“The Night Corridor” is the perfect Hitchcock style
precursor to set oneself up for classic suspense and creepiness, both of which
are so fitting for KNO. Starting with a nightmarish classic silver screen
Hollywood soundtrack intro, that eventually becomes swallowed in buzzing and
gives way into the cyborg arctic electronic atmosphere of “Cleaning Still Houses”,
which is somewhat similar to Antigen Shift, especially The Way of the North and some elements of brakeHEAD such as “biTer”.

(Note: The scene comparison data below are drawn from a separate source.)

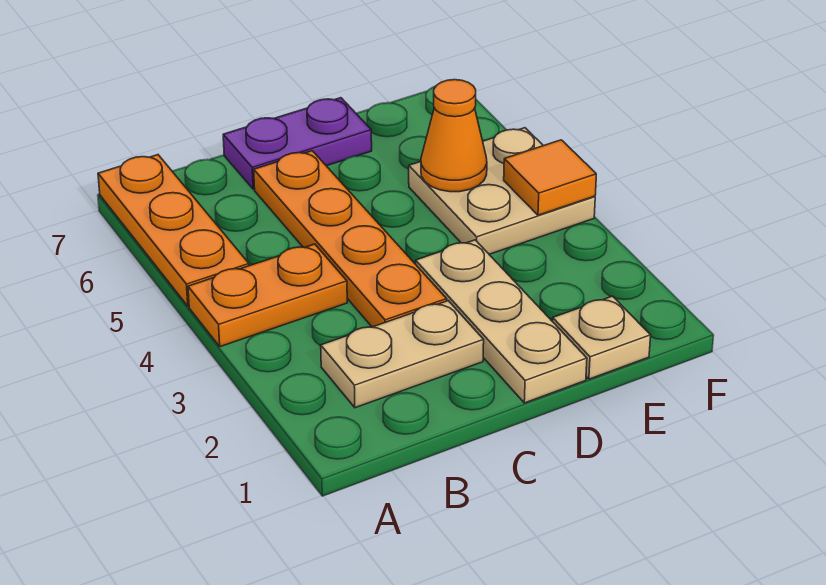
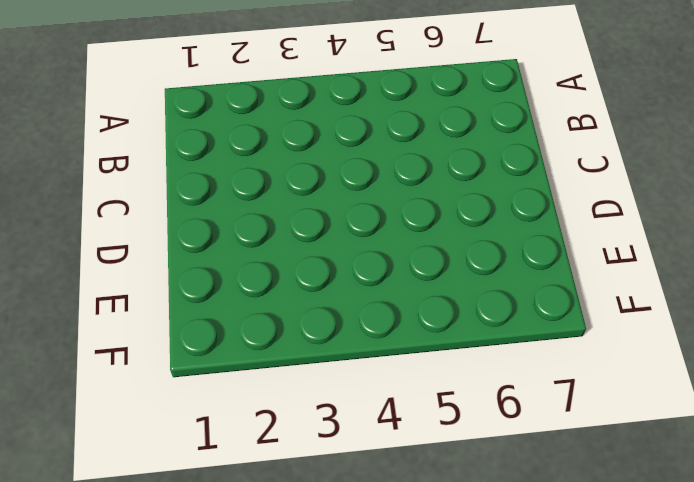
none -> orange 1x2 plate [188,244,347,347]
none -> orange 1x3 plate [98,155,249,306]

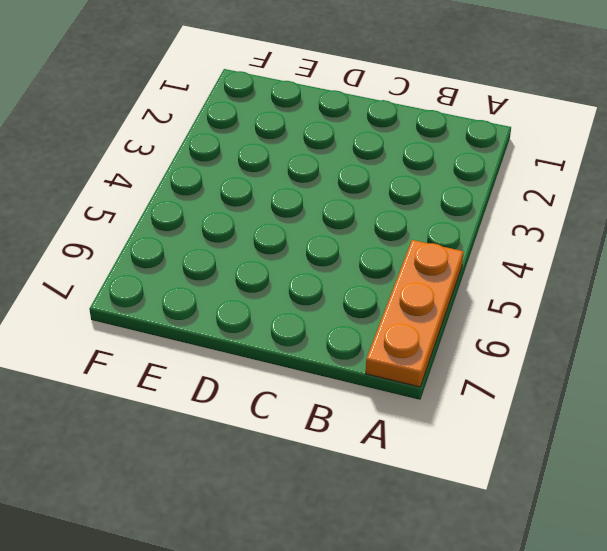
none -> orange 1x2 plate [188,244,347,347]
none -> tan 1x2 plate [321,301,484,408]

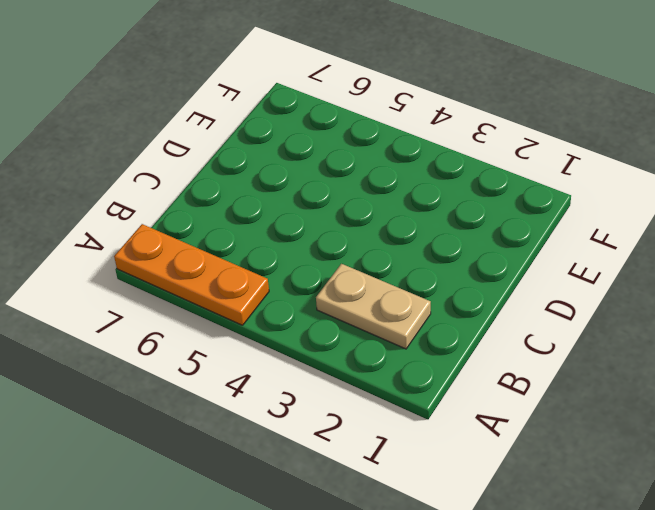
tan 1x2 plate [316,264,431,349] -> tan 1x2 plate turned to [321,301,484,408]
none -> orange 1x2 plate [188,244,347,347]
none -> orange 1x4 plate [254,151,447,327]

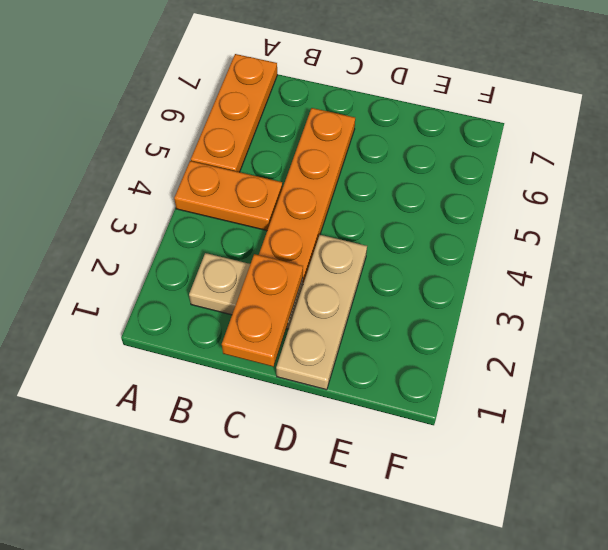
orange 1x2 plate [222,254,303,366] -> none
none -> purple 1x2 plate [223,98,372,189]
none -> tan 1x1 plate [553,296,651,379]

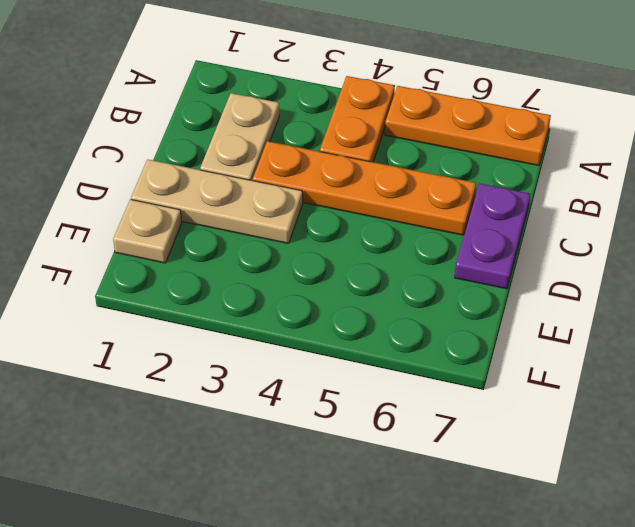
none -> tan 2x2 plate [409,128,595,254]
none -> orange 1x1 cone [421,80,487,192]

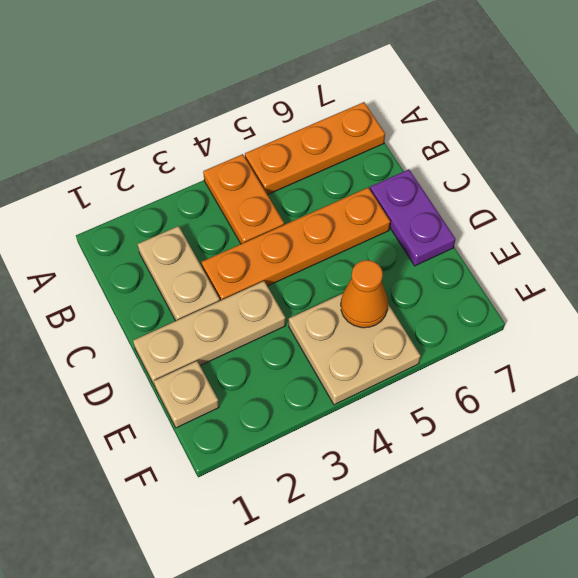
none -> orange 1x1 tile [504,140,596,215]

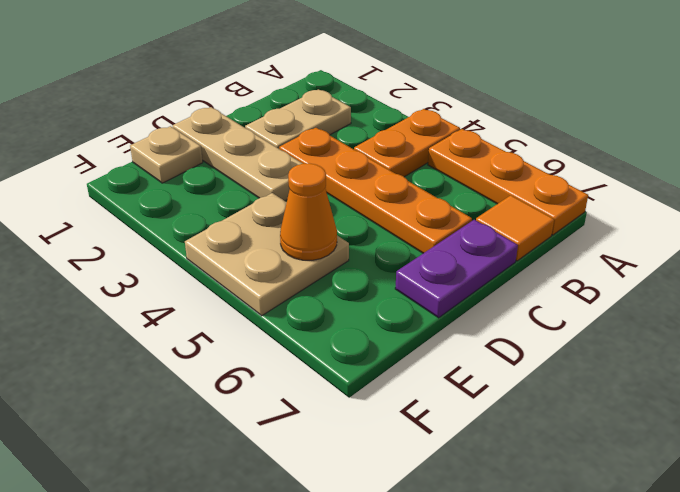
orange 1x1 tile [476,195,554,261] -> orange 1x1 tile moved to [504,140,596,215]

“Cleaning Still Houses” is an eerie thumping rhythmic
groove-athon that still avoids dancefloor cliché tendencies and goes for a
sci-fi horror analogue atmosphere, not unlike some Death Factory material, that
really pushes ambient and electronic forward. Expect colossal crashing metallic
clanks and bass pulses like an iceberg falling apart in the middle of the
arctic ocean, on repeat for five minutes, and that’s the intense and chilling
experience that you get from “Cleaning Still Houses”.

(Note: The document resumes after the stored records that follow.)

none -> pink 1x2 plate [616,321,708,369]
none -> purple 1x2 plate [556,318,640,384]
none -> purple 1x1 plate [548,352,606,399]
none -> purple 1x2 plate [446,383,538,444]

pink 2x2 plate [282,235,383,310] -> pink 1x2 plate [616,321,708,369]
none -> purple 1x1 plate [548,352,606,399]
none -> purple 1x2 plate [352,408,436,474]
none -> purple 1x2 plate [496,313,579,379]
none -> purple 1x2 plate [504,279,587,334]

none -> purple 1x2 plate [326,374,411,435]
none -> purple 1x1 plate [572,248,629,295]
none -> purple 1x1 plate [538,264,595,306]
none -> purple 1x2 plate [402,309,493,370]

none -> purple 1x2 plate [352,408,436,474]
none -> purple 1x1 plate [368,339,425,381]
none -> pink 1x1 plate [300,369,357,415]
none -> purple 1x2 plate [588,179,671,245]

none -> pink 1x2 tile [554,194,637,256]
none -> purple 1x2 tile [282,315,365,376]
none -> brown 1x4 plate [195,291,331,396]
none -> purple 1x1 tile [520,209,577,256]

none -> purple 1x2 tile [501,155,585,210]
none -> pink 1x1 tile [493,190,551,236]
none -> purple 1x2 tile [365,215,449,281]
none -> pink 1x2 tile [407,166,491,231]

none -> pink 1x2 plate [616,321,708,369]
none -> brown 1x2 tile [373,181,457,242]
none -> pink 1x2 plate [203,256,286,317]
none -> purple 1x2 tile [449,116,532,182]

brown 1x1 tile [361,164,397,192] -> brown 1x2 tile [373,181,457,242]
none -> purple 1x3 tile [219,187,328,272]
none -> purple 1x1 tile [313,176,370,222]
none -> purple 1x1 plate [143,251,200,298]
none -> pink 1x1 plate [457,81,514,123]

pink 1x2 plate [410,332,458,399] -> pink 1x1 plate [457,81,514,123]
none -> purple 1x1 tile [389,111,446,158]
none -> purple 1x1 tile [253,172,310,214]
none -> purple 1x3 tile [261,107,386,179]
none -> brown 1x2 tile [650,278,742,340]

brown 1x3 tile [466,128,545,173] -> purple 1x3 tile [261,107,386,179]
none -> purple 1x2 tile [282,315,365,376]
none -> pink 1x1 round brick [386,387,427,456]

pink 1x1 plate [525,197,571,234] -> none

“Industrial Pale Ale” is a vaporous seven-and-a-half minutes
of very minimal electronic sculpting that has a darker and more organic feel on
what was done by Wolfgang Voigt in his Gas project. Here one feels as though
they are in an abandoned asylum under a narcotic/anti-psychotic influence, only
a quarter consciously aware of reality and haunted by the clanking of old metal
gurneys and the hollow echoes of wind gusts through the vast empty tattered
corridors. Although the actual sounds on this track were recorded in one of the
Nogne O breweries, some of the best European beers that I’ve had (their stout
has some serious ABV and body which kills most American stouts which lack the
density of a true stout), the atmosphere KNO creates is always a perfect storm
of industrial versus organic and this creation is yet another example of the
skill this duo contains.
“Becoming the Green” continues the vaporous misty fog sounds
of “Industrial Pale Ale”, only to be out stomped by the rhythmic penetrating
“Vulgalina Fever” with it’s infectious and heavy but very metallic crushing
rhythm and whirring like an electric drill amidst some Russian vocal clips
thrown in. Now “Vulgalina Fever” is fully into Deutsch Nepal territory and a
majestic and haunting industrial soundscape is fully realized.

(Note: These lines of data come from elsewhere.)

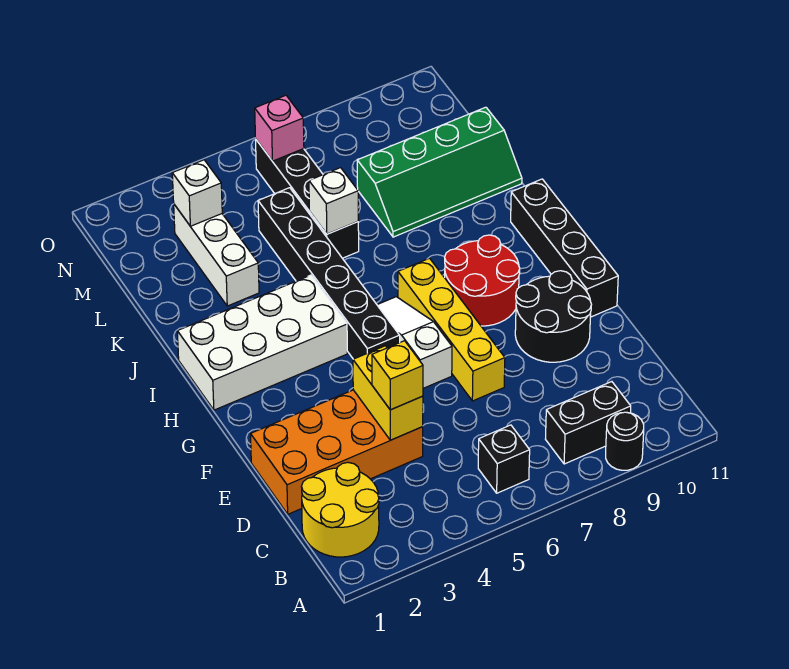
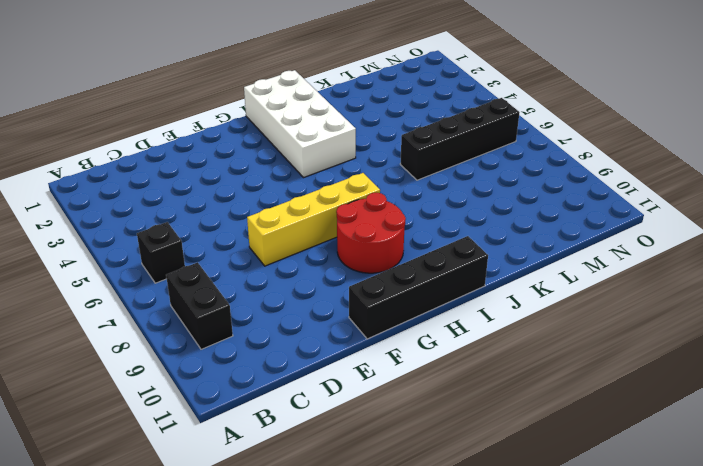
none -> black 1x1 round brick [606,412,644,470]
none -> yellow 2x2 round brick [302,463,379,557]
none -> orange 2x4 brick [251,390,423,514]

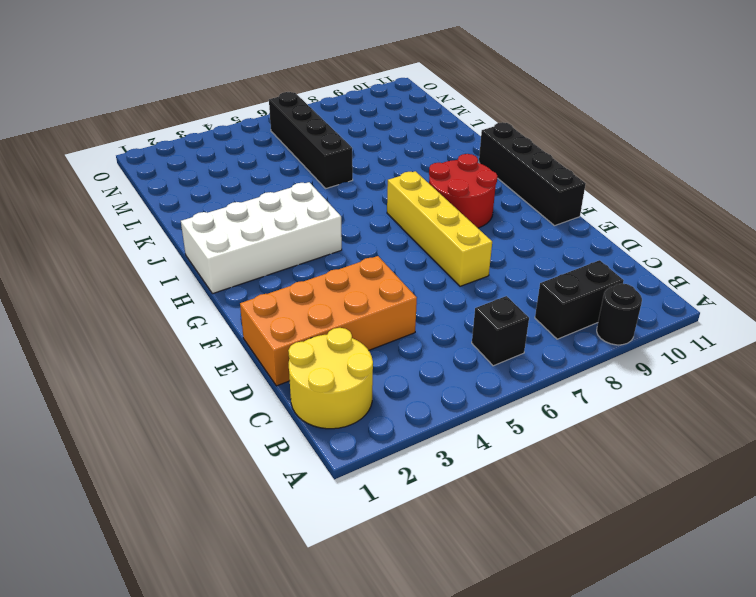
none -> black 2x2 round brick [515,271,592,362]
none -> white 1x3 slope [377,297,452,388]
none -> black 1x6 brick [258,188,400,359]

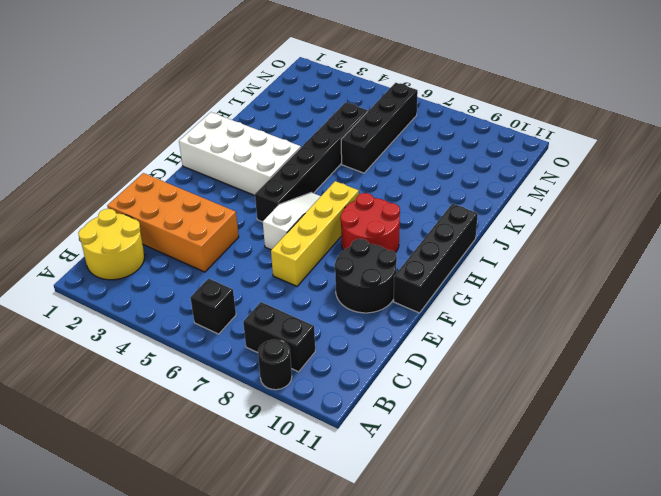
none -> white 1x3 brick [174,205,259,306]
none -> green 2x4 slope [357,107,522,237]
none -> yellow 1x2 brick [353,346,423,440]

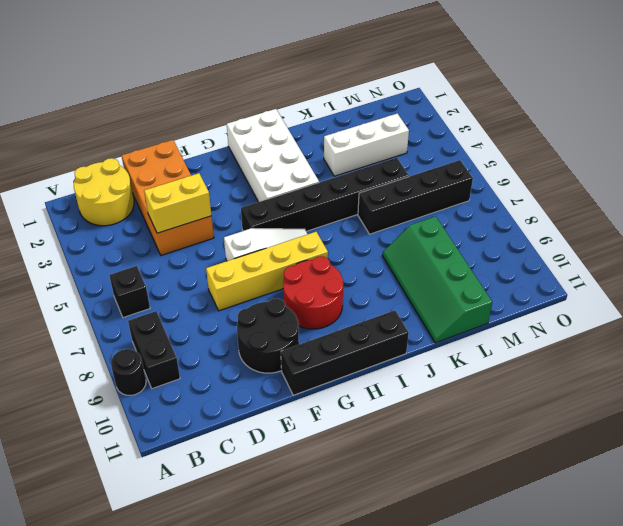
none -> white 1x1 brick [309,168,358,234]
none -> white 1x1 brick [172,160,222,226]
none -> pink 1x1 brick [255,95,304,161]

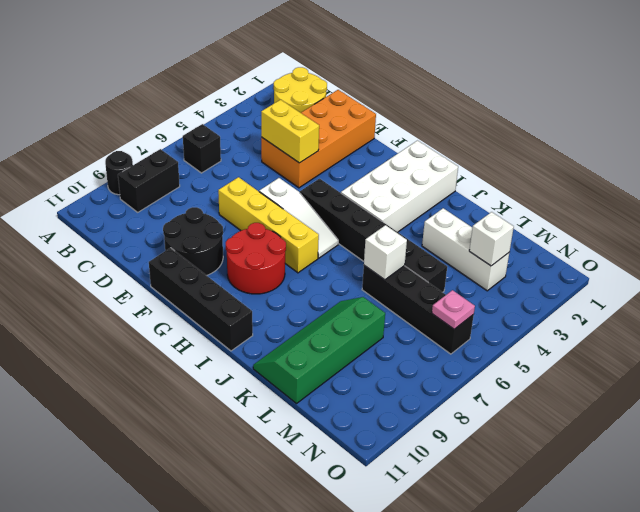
pink 1x1 plate [432,290,475,329] -> pink 1x1 brick [255,95,304,161]
none -> yellow 1x1 brick [372,341,423,410]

“It’s a Test” fascinates me the most, not just because it’s
really eerie, surreal, and definitely psychotropic, but aside from the
amazingly chilling industrial ambient textures that comprise the song, somewhat
of a Yen Pox/Stahlwerk 9 combination with some slight martial/neoclassical
effect on drumming that echoes in from the battlefield in the distance
underneath the fog. It turns out that there are field recordings on here taken
live at the Chernobyl nuclear power plant, reactor 4, in this song, which are
slightly discernable as the dripping and subtle chimes/clanks/beeps in the
background. The song is surreal on it’s own, but reading that puts it in a
whole new realm of thought.
“Astronaut 47” closes the album with a Lustmordish hypnotic
ambient drone that is as much soothing and organic as it is cosmic and
dreamlike.
Five years in the making and VERY cerebral and dreamlike, Overlook Hotel will be a similar
experience to portions of The Shining. Every track is it’s own experience and
the sum of the parts yields an album that gives you a sense of wandering an
endless desert in ones dreams. Available on both CD and vinyl, GET the
vinyl!!!!!!! The vinyl contains the warm fuzzy haze tones that are a necessary
element to this death industrial/dark ambient masterpiece!!! brakeHEAD was
brilliant, but Overlook Hotel eclipses it in comparison.